Architecture: GRID

July 20, 2024

Ivan Ischenko

StarWind Director of Product Management. Ivan is an expert in virtualization and storage architecture. With deep knowledge of software-defined storage and data protection, he provides technical leadership in solution design and product strategy. Ivan delivers high-authority insights into modernizing enterprise-scale IT infrastructure and optimizing virtualized ecosystems.

Ensures high availability and scalability, maintaining high performance and redundancy even during node failures.

Intro:

High Availability (HA) is becoming increasingly important for businesses worldwide. To achieve HA in virtualization environments, you need to build a cluster. However, the cluster doesn’t solve other challenges, such as scalability and failures to tolerate (FTT) on the storage layer.

Problem:

Traditional N+1 or N+2 cluster configurations do not provide sufficient redundancy and performance for certain workloads. They may do just fine for some data storage, but when it comes to many independent workloads, the resilience provided will not be adequate. One or two nodes going down should not mean the failure of the whole cluster with all the VMs.

It is difficult to build a system that would gradually scale and maintain “data locality”. Without it, the cluster will suffer a decrease in performance, because dividing compute and storage resources of a single process will send much of the data through fabrics. As for the former, without flexible scaling, the cluster loses one of its main benefits, thus requiring higher expenses to grow resources.

Solution:

The so-called “grid architecture” allows the cluster to maintain a high rate of fault tolerance without losing the principle of “data locality”, and not collapsing if multiple nodes go down.
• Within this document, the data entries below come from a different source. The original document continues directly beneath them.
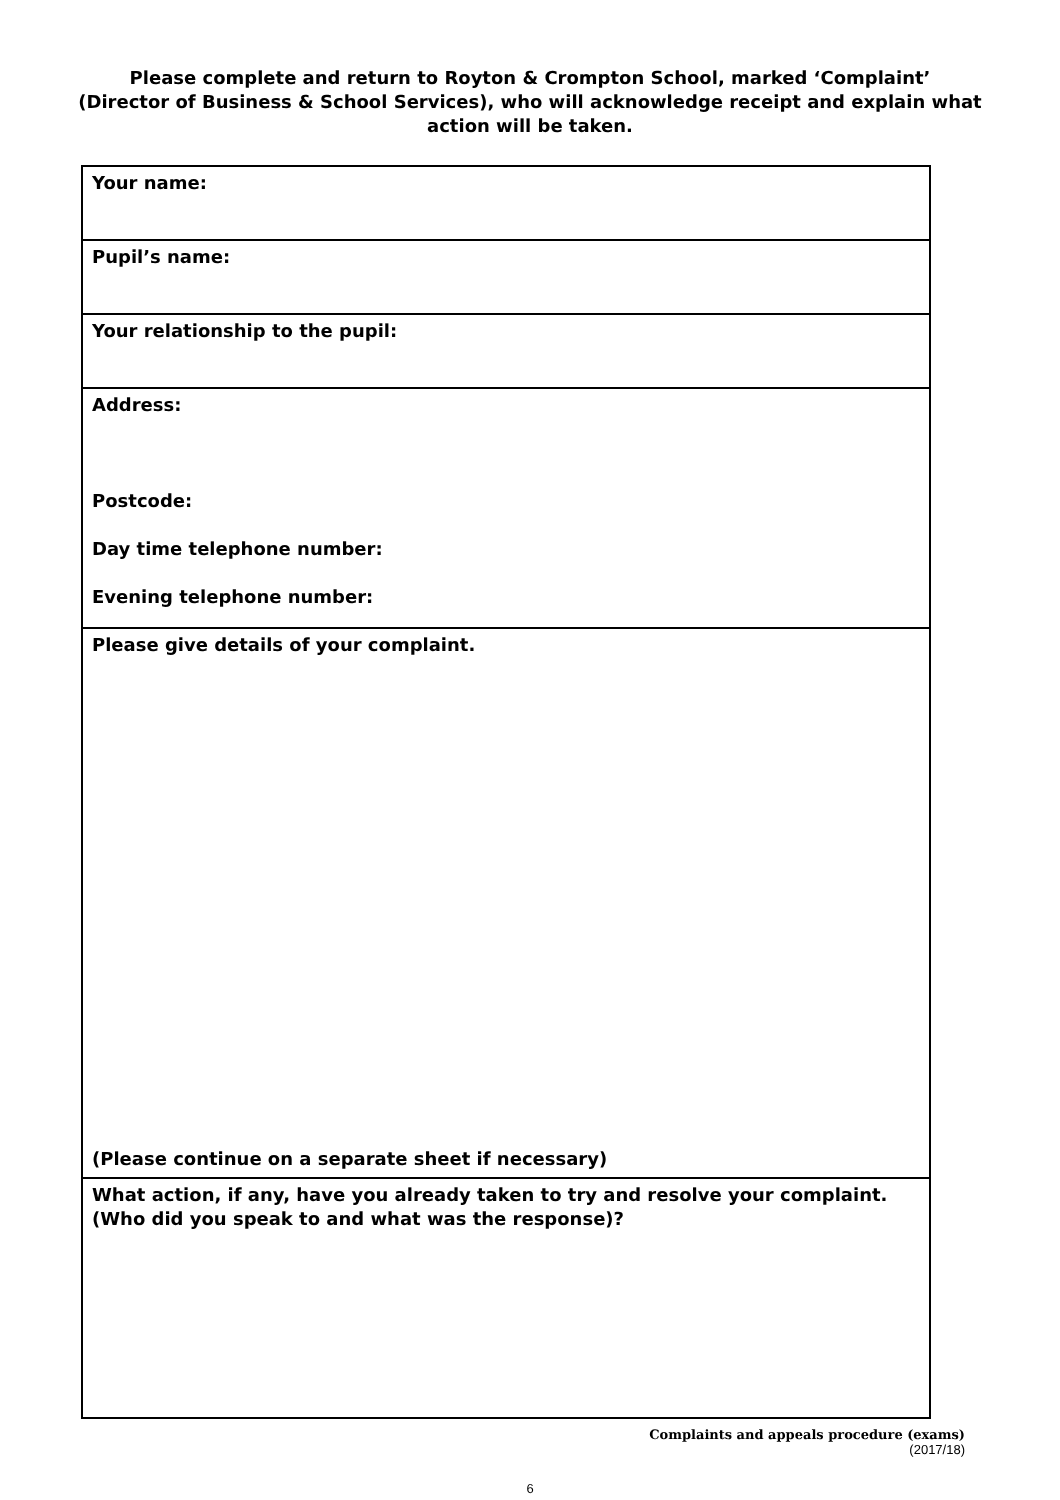Please complete and return to Royton & Crompton School, marked ‘Complaint’
(Director of Business & School Services), who will acknowledge receipt and explain what action will be taken.
| Your name: |
| Pupil’s name: |
| Your relationship to the pupil: |
| Address: Postcode: Day time telephone number: Evening telephone number: |
| Please give details of your complaint. (Please continue on a separate sheet if necessary) |
| What action, if any, have you already taken to try and resolve your complaint. (Who did you speak to and what was the response)? |
Complaints and appeals procedure (exams)
(2017/18)
6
As the name implies, this cluster topology resembles a grid, where a number of take nodes resemble a cluster of their own. These “clusters” have a much higher rate of system resiliency than typical N+1 or N+2 systems, where each component has one or two backup partners, allowing them to withstand only roughly 1/3 nodes failure. In case with virtualization, it is much better to have the part of the cluster working, than have it all go down.

Conclusion:

“Grid architecture” is the way to build a highly redundant and high-performing cluster. It connects the nodes together into a resilient grid, which supports the principle of data locality to a certain extent. Instead of crashing the entire cluster when a number of nodes go down, “grid architecture” preserves the work of the “healthy” nodes.